Da ormai diversi anni, Anderson vive in Francia e The French Dispatch rappresenta anche una lettera d’amore al suo paese adottivo, nonché la riflessione artistica di uno straniero che osserva questo paese dall’esterno. Il film è nato dal suo amore per il cinema, la letteratura e la cultura della Francia, e dalle esperienze che ha vissuto in questo paese nel corso degli ultimi dieci anni e oltre. Nel corso degli anni, i film di Wes Anderson sono diventati sempre più complessi, variegati, vivi e ricchi di dettagli visivi e narrativi in ogni fotogramma. In The French Dispatch, le immagini possono passare di colpo dal bianco e nero al colore, dal widescreen al rapporto Academy (1.37:1), i sottotitoli possono arrivare improvvisamente in qualsiasi angolo del fotogramma, e il registro emotivo può passare in un attimo dalla commedia al lirismo fino alla bramosia più profonda.
L’evoluzione di Wes come artista si rivela sempre più interessante, perché in ogni film continua a spingersi oltre. Siamo al suo decimo lungometraggio che è più complesso e dettagliato dei suoi precedenti lavori. Riesce ad avere più consapevolezza nell’incastrare tutti gli elementi fra loro per formare un quadro completo, con una maturità che gli consente di affrontare più argomenti contemporaneamente, e in maniera più velata. Come tutti i precedenti film di Anderson (ad eccezione dei suoi due film d’animazione), The French Dispatch è stato girato in pellicola. Anderson crea in modo brillante la struttura narrativa del suo film come quella della rivista che dà il titolo, iniziando con il giornalista ciclistico Herbsaint Sazerac (Owen Wilson) che porta i lettori in un diario di viaggio degli angoli più oscuri di Ennui, senza imporre troppo allo spettatore ma accompagnandolo con calma.
Mentre The French Dispatch potrebbe sembrare un’antologia di vignette senza un forte tema generale, ogni momento è allietato dall’amore di Anderson per la parola scritta e per i personaggi stravaganti che vi dedicano la loro vita professionale.

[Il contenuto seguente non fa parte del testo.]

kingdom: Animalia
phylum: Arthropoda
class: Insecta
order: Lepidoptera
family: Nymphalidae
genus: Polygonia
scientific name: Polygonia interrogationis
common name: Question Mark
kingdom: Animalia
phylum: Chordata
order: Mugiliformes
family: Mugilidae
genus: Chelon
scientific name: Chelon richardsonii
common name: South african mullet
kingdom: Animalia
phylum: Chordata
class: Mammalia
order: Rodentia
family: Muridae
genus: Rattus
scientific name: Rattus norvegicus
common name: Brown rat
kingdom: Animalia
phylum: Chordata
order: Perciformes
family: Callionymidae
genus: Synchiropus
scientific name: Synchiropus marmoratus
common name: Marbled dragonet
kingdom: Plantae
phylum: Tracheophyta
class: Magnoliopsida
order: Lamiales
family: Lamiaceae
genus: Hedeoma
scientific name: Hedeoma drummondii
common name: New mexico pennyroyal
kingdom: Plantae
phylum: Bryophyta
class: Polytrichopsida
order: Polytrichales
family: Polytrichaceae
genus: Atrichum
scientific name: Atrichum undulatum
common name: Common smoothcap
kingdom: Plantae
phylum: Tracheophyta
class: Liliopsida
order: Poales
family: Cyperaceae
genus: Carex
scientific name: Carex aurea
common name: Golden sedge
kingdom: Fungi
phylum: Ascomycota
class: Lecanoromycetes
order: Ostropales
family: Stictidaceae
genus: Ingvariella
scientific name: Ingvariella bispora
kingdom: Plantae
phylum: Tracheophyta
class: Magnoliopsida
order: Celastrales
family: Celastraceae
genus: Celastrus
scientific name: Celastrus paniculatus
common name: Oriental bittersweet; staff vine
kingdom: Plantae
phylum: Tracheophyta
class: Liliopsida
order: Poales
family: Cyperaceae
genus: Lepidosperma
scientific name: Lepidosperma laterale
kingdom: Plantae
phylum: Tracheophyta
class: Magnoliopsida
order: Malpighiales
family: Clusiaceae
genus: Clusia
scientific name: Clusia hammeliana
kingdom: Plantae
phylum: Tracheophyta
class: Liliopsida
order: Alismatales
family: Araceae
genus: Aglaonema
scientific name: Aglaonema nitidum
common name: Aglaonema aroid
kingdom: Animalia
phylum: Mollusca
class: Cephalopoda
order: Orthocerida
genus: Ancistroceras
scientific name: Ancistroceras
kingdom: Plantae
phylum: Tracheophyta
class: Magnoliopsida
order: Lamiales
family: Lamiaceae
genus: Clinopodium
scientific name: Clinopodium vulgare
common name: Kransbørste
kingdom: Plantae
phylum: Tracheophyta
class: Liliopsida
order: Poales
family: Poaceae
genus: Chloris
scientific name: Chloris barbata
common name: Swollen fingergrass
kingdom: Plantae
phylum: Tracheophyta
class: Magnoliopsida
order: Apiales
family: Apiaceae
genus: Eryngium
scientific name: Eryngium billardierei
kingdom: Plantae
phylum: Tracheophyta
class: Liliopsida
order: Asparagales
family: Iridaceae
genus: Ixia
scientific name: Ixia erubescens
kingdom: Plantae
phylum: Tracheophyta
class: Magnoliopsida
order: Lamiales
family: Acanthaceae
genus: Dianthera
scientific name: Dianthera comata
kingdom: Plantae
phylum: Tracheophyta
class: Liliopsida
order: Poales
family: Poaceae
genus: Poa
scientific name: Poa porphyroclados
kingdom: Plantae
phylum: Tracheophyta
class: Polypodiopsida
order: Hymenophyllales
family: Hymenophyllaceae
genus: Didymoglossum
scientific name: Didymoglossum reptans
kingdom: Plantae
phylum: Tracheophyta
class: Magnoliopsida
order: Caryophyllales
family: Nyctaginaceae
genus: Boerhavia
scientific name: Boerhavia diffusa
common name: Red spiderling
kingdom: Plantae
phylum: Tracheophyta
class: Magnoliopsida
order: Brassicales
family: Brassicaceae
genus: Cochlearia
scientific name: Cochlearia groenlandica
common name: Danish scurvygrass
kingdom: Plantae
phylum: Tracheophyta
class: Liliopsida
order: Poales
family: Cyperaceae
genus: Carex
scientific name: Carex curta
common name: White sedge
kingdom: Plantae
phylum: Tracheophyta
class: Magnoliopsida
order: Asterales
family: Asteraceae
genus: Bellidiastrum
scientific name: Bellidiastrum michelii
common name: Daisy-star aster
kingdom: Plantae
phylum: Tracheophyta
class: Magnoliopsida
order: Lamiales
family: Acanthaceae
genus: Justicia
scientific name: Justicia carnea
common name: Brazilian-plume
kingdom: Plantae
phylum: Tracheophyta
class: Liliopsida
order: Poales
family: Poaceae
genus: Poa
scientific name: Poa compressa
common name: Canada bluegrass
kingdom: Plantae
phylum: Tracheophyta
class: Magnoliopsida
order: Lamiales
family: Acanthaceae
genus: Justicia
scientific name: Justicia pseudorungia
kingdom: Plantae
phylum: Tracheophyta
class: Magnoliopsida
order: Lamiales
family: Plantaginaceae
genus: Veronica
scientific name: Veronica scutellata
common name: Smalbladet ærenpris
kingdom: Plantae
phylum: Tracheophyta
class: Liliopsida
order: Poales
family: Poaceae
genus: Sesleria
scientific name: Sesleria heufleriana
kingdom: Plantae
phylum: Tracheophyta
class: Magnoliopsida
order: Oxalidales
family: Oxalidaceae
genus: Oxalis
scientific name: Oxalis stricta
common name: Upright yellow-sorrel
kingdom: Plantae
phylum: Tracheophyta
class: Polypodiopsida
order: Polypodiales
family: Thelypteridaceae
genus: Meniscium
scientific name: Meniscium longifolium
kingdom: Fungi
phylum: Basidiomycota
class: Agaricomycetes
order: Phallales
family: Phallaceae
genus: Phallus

Con un malinconico senso del tempo che passa, il film è anche un inno alla curiosità e alle compulsioni umane, al viaggio nel senso più ampio di scoperta e tutte quelle storie scritte ma dimenticate. E come vediamo in una scena verso la fine, non è così importante che sia inserita una motivazione o un messaggio dietro ad una singola storia, e forse stiamo perdendo di vista il potere evocativo della parola scritta, in grado di generare molteplici idee al lettore e non una sola ed unica immagine.
Per concludere, si tratta probabilmente del suo film che dividerà di più il pubblico, proprio perchè il regista si spinge ancora oltre con la sua estetica, i dettagli e le simmetrie connesse, cercando di raggiungere una perfezione artistica nonostante si tratti di un qualcosa di non tangibile. Un film costruito con una precisione maniacale ma senza troppo autocompiacimento; azzardo un mio pensiero e dico che fra qualche anno se ne riparlerà come il suo vero capolavoro.